Beard: Raptors the NBA champions? That's gonna take some getting used to

Rod Beard
The Detroit News
Thousands of fans celebrate in the streets of Toronto after the Raptors defeated the Golden State Warriorrs.

It was an unkind ending to the Golden State Warriors’ back-to-back title run, with three championships in four years. After getting DeMarcus Cousins in and assembling what some thought would be the best starting five in NBA history, the Warriors were decimated by injuries in the deciding game of the NBA Finals.

The Toronto Raptors are the NBA champions.

That’s going to take some getting used to.

This whole NBA season and playoffs went off script, so nothing should have come as a surprise — although seeing the Warriors without Kevin Durant and Klay Thompson in the fourth quarter ranks right up there.

But give them full credit: Kawhi Leonard and the Raptors earned it.

Team president Masai Ujiri took a calculated risk in trading for Leonard and moving on from coach Dwane Casey — and it paid off. With LeBron James gone from the East, the Raptors took full advantage, finally turning their previous years of playoff heartbreak into a title, with a thrilling six-game triumph on Thursday night.

There will be pseudo-excuses about the Warriors playing without Durant and Thompson for most of the Finals and the Raptors getting lucky.

Part-truth, but also part-fallacy.

Although the Raptors often looked tentative in the early rounds of the playoffs, they pulled things together as the postseason progressed, with Leonard taking on the scoring load and willing the team past the Bucks in the conference finals and into the Finals.

Kyle Lowry got some validation after years of getting not close enough with DeMar DeRozan and Pascal Siakam and Fred Van Vleet opened some eyes as emerging young talents.

The Raptors took it to the Warriors from the start of the series and won all three games in the Finals at Oracle Arena — where Golden State lost just 11 times — in the final games there before the Warriors move to San Francisco next season.

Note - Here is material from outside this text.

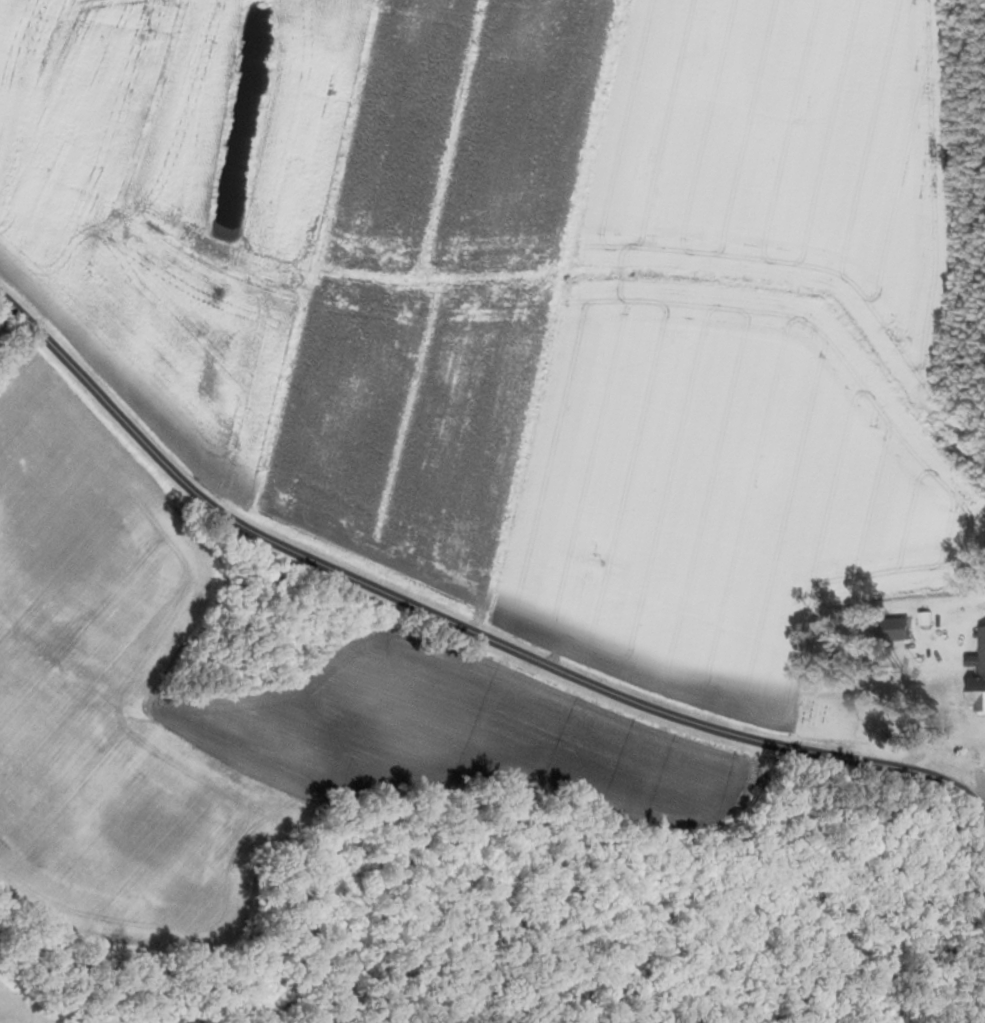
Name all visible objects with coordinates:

It won’t be all champagne toasts for the Warriors next season, either.

Thompson has an ACL injury that could keep him out for half of the season and Durant, who can become a free agent, likely will miss the entire season because of his ruptured Achilles. That leaves the Western Conference more up for grabs than it has been since the Warriors’ reign started.

The Rockets reportedly were open to trading much of their roster in order to reconfigure and challenge the Warriors. They may rethink that plan now. The Blazers, who lost to Golden State in the conference finals, also could be a team in the hunt next season, along with the Lakers, Thunder and Nuggets.

Without Durant, who was reportedly considering the Nets and Knicks, the landscape in the East changes as well. The Raptors, if they can keep Leonard in the fold, likely would be the favorites to emerge again.

Ujiri and the Raptors did it the right way.

They didn’t tank.

They didn’t try to take shortcuts.

They took a huge risk in trading their superstar in DeRozan and putting their belief behind first-year coach Nick Nurse. They added Marc Gasol and they played the two-time defending champs — shorthanded or not — nose to nose.

To the victors go the spoils.

With their first title in franchise history, the Raptors have at least earned that much.